The result was IPStor, the world’s first storage virtualization product that provided the most advanced storage functionalities available, even by today’s standards. It was pure software. Heterogeneous storage devices were virtualized in one environment and managed by a central platform. Storage pools could be created to allow policy-based allocation, even self-allocation from the client hosts.

Wait, How Does Wikipedia Describe SDS Again?

I guess people have either forgotten or are unaware that there was a time (just 15 years ago) when storage had no functions other than acting as the RAID controller. Then we created a product that was “storage virtualization to separate the software to manage policy-based provisioning and management of data storage independent of hardware….” (from Wikipedia).

Soon many storage companies started to add similar functions to their hardware. Of course each company did this in their own way, and soon a jungle was created. The word “virtualization” was “good,” then “bad,” then “good,” then “bad.” I guess now it is “good” once again. Someone evidently wandered into today’s storage jungle and came up with the brilliant idea: “Why don’t we create a virtualized storage software platform to centralize and manage all this hardware? And let’s call it … uh… Software Defined Storage, since there is already Software Defined Networking…”

Today, almost everything is software defined. Storage is no exception. This is especially true for today’s IT environment. Perhaps we should just call it the “Software Defined Age,” since now even servers are software.

A new storage platform for tomorrow must take into consideration not only just the typical data storage as a SAN volume, or as a NAS share, or as simple object repository, but should also allow flexible integration into today’s cloud infrastructure. This means the complete storage paradigm should encompass the virtualized, distributed computational and data environment over the ubiquitous and high capacity Internet connectivity. The days of individual and isolated islands of storage being the main challenge of storage administrators are fading fast.
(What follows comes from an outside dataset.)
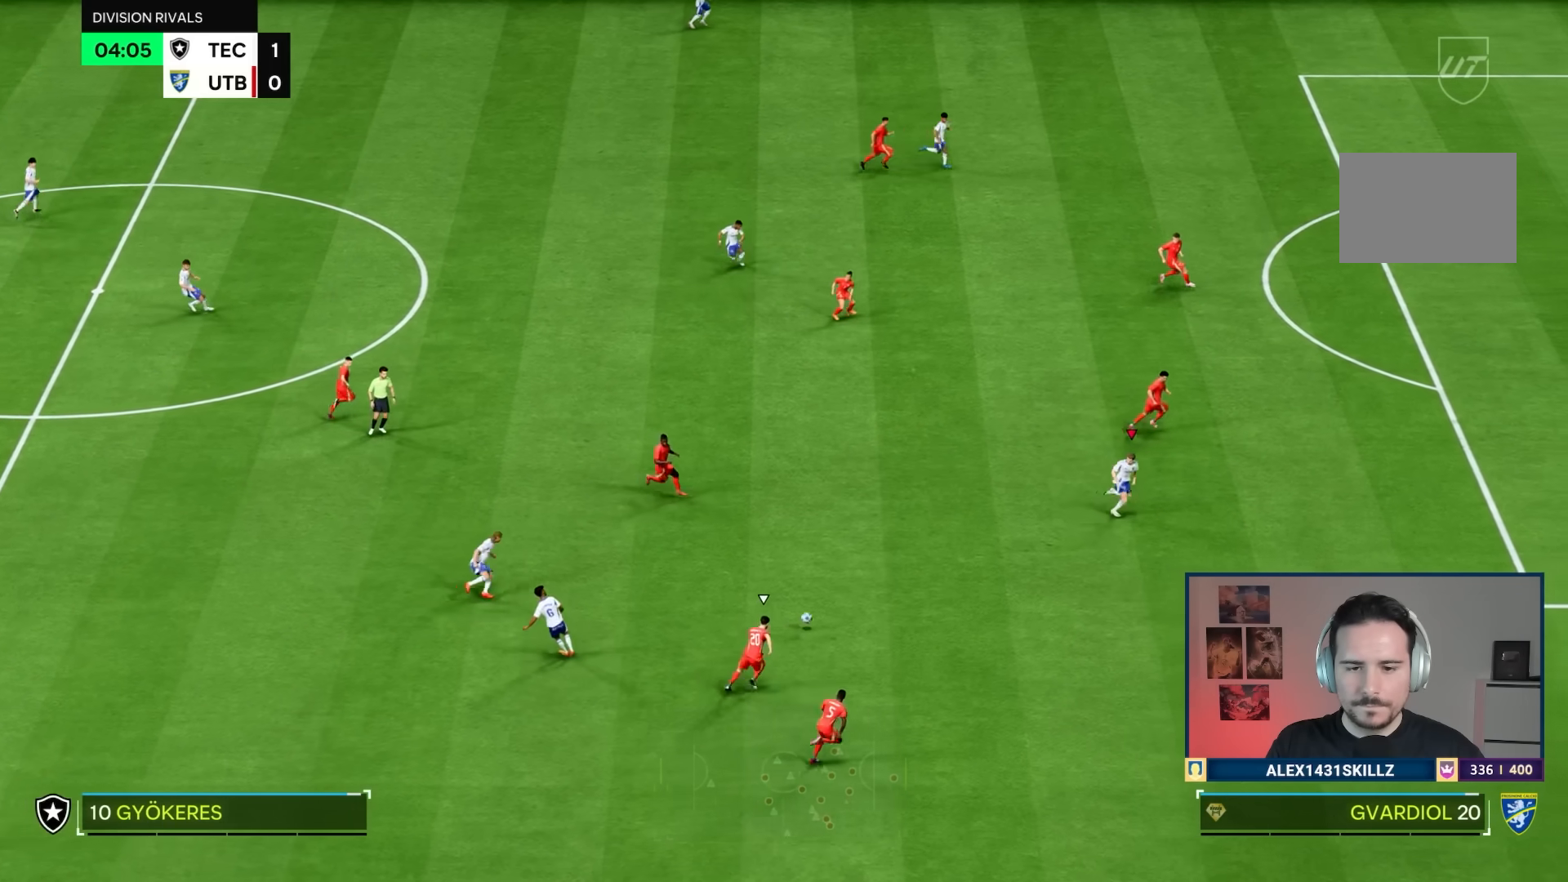
{"buttons": ["R1"], "left_stick": "right", "right_stick": "center", "events": []}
One More Time, So What Is SDS?

From the SDN example, one can best derive that SDS should allow for consumers to specify/request specific properties, or capabilities of the storage devices in a more flexible manner. This requires storage systems to provide appropriate APIs, and — more importantly — the capabilities to satisfy such requests; with functions like thin provisioning, snapshots, deduplications, etc. These functions have been in the industry for a while in various forms, including the example mentioned on storage pools with self-allocation based on performance characteristics. The VM computational environment has further pushed adaptation from many storage vendors. But one can hardly discern these specific facts from all the chit-chat about SDS.

In the recent past, a prodigious number of novel applications have emerged, due to a confluence of events and circumstances for each particular moment in time – cheaper and faster storage, faster connection speeds, etc. especially for multimedia data, – have created a feeding frenzy on storage. This brought in very ingenious, specific solutions to meet the new wave of storage challenges. But with each wave of new and innovative architectural frameworks comes an equivalent wave of hype being preached as a panacea to every problem under the sun.

This phenomenon has occurred repeatedly since the information revolution, which come to think of it, is only few decades old. We are living in a truly interesting and exciting time. At the end of the day, these 1’s and 0’s (a lot of them), must reside on some physical media somewhere, and that physical media needs to be managed, protected, and available. SDS or not.

Wai Lam

Wai Lam is co-founder and CTO of Cirrus Data Solutions, a developer of Data Migration Server and Data Caching Server for storage area networks (SANs). He was previously CTO and VP of Engineering at FalconStor, a company he co-founded in 2000. There, he was the chief architect, holding 18 of 21 company patents. His inventions and innovations include many industry "firsts" in advanced storage virtualisation, data protection, and disaster recovery. Wai received the prestigious China national "Top 1000 Technological Leaders" award in 2013.